Salary-Cap Maneuvering Around the NHL Will Help Chicago Blackhawks' Rebuild
It's worth starting this piece by saying that the Chicago Blackhawks paid an extortionate price for Seth Jones. He was expected to be a top-pairing defenseman and he did play well, but one player does not a contending team make. Only time will tell what the full scope of that trade was, but at least for today, the price paid was a dear one. Losing what everyone now knows to be the 6th overall pick, and then some, in the draft is a disaster for a rebuilding team like Chicago. Trades and free agency as the only real options for Chicago moving forward to next year.

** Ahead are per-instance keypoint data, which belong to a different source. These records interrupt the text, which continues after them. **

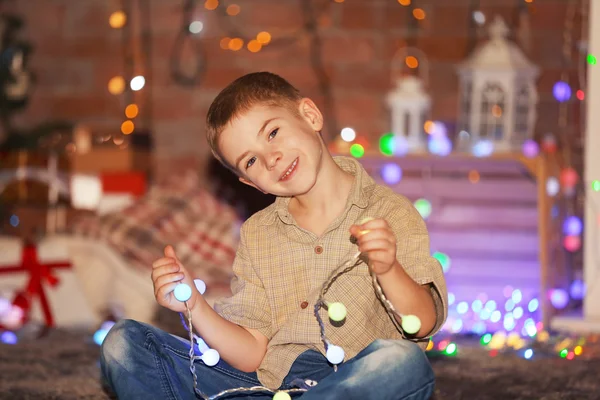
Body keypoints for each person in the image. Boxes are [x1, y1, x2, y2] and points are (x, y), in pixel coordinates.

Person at [100, 72, 448, 400]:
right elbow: (251, 353)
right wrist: (194, 304)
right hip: (269, 387)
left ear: (310, 115)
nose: (271, 159)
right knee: (124, 342)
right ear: (250, 183)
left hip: (356, 378)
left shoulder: (391, 211)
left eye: (272, 133)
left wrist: (388, 270)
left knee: (403, 362)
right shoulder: (258, 234)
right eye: (250, 161)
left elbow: (423, 323)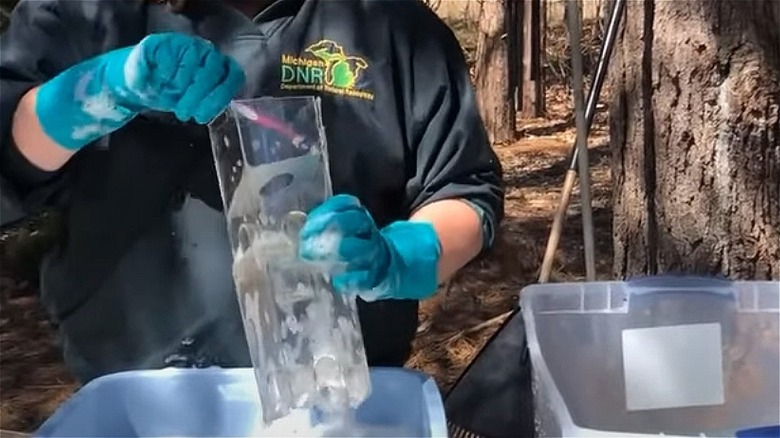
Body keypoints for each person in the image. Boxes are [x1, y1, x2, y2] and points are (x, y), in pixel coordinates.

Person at [0, 0, 504, 383]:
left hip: (338, 397)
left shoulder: (393, 25)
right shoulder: (82, 11)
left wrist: (400, 257)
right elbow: (10, 154)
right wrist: (101, 90)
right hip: (132, 401)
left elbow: (464, 188)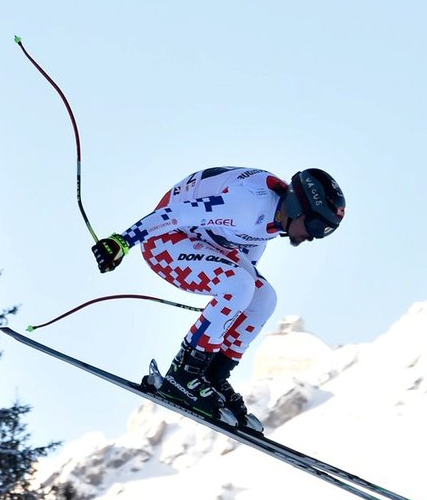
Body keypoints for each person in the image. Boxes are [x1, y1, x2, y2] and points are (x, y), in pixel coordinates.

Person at [91, 167, 345, 431]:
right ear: (297, 207)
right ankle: (183, 374)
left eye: (324, 232)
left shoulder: (275, 219)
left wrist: (232, 305)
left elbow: (248, 255)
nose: (313, 237)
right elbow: (175, 214)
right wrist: (122, 242)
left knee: (263, 298)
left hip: (202, 241)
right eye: (315, 226)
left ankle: (212, 373)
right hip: (163, 240)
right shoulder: (246, 204)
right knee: (240, 286)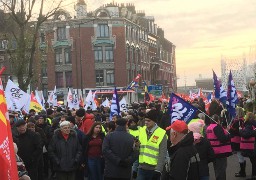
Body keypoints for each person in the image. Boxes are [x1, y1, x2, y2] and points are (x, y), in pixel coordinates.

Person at [137, 109, 167, 180]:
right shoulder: (142, 130)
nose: (146, 122)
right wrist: (136, 146)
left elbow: (162, 153)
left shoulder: (161, 133)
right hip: (141, 167)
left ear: (154, 121)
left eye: (149, 121)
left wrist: (158, 170)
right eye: (145, 120)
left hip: (154, 169)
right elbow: (138, 149)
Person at [206, 114, 232, 180]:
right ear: (218, 120)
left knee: (217, 169)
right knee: (221, 170)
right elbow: (222, 138)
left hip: (214, 151)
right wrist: (229, 135)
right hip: (220, 151)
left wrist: (226, 130)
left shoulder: (209, 127)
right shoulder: (217, 127)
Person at [229, 107, 246, 177]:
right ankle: (242, 171)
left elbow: (234, 131)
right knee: (241, 155)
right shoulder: (243, 120)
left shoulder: (237, 121)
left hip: (236, 140)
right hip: (240, 140)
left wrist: (229, 129)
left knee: (240, 156)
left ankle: (242, 172)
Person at [240, 112, 256, 180]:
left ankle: (254, 176)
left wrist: (240, 131)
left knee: (254, 161)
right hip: (253, 144)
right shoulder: (254, 124)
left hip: (252, 145)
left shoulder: (249, 124)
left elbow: (246, 134)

People can present it any way they want, but the Jones trade was a harsh blow to Chicago's short-term plans. Charlie Roumeliotis has an article for NBC saying that losing the 2022 pick was better than the 2023 pick, which may be true, but it feels like someone trying to spin a bad situation. According to Roumeliotis, the 2023 draft pool is deeper and better than the 2022 pool. I guess that counts for something, but frankly, I'd rather have the 32nd pick in the first round of 2022 than no pick at all.
That's just me though, and the bottom line is Chicago needs to work around this hole in their draft plan to improve the team. The Chicago Blackhawks finished with a record of 28-42-12, which gave them 68 points. It's worth reflecting on the disaster that was this most recent season, but those team numbers could also be a look into the crystal ball for 2022-23. Chicago will be bad next year. Probably really bad. That's OK, but it will make being a fan a bit of a slog for 82 games.
I take solace in all of this by looking at a team like Columbus, and knowing that they'll be in salary cap hell in just a couple of years. They won't be able to sign all of their most talented players to big contracts. People will need to get moved, and this is where Chicago will benefit. I'm not saying that players will come back to the Blackhawks, but once teams are forced to make tough choices rebuilding teams like Chicago typically reap the most rewards.
Those money problems will be the perfect opportunity for Chicago to take a gamble on players looking to turn things around, or aging stars looking for a team that will give them another deal. A team such as the Montreal Canadiens could be a good partner for Chicago. Not only was Montreal terrible for the duration of the 2021-22 season, but Montreal also has some serious cap issues to resolve. Two contracts, specifically those of Shea Weber and Carey Price may have become especially problematic for the Habs' head office. Those two combine for something like 18,000,000 of cap space. Wouldn't Montreal love to be out from under those financial burdens?
Former Montreal GM Marc Bergevin had previously said that Weber would likely never play again. That's the kind of bad contract, with expected "sweeteners", a rebuilding team like Chicago can take on. Weber becomes a UFA as of 2026-27. That might seem like a long time, but that cap hit could help keep Chicago stay at the cap minimum while bringing younger players into the league over the next few years.
""We’re going to look at more of a rebuild here," Davidson said. "There are some things that we really need to fix that are going to take time. We're not going to put a timeline on it, whether it's three, five [years], I don’t have that answer right now. That will be determined as we proceed. "But we really need to do this the right way and we're going to stick to the plan and take our time with it and make sure that when we get to where we want to go, then it was the result of a plan that was stuck to and not deviated from.""- Blackhawks' GM Kyle Davidson
Essentially, the rebuild takes the time it takes according to Davidson. I believe that three years would probably be unreasonably fast, but by five years the team should be showing clear improvement. Weber's deal will have run its course by then.
Montreal's superstar goalie has a similar term on his mega-deal, despite having missed almost an entire season due to injury and substance abuse. Carey Price could be an interesting option because Chicago doesn't have a goalie with NHL experience under contract for next season besides Arvid Soderblom-a player that has barely played with the Blackhawks. Having Price wind down his NHL career in Chicago would be a way to solve a few problems at once, although it's unclear how realistic this scenario is after only playing in five games for 2021-22.
It's worth noting that Price comes with an eye-watering 10.5 million dollar cap hit, as do Jonathan Toews and Patrick Kane. However, the two stalwart Blackhawks vets are due new deals in a year, and neither is worth the amount they are currently making, especially not Toews. Cap space is opening up for Chicago, and soon. The Blackhawks could try and take on Price, even though it's very possible the goalie ends up not playing much. Price has been a phenomenal talent that could, at the very least, help mentor someone like Soderblom.
Negotiating with a team like Montreal is just one example of how Chicago could modify its lineup beyond drafting. Since Chicago won't have a first-round pick for the upcoming draft, but still will need to solve many roster issues, like who is going to be the goalie next year, free agency or trading are pretty much the only options the team will have. Looking to make deals with other teams might be the best option to consider in the first instance, especially if those trade partners are having cap issues.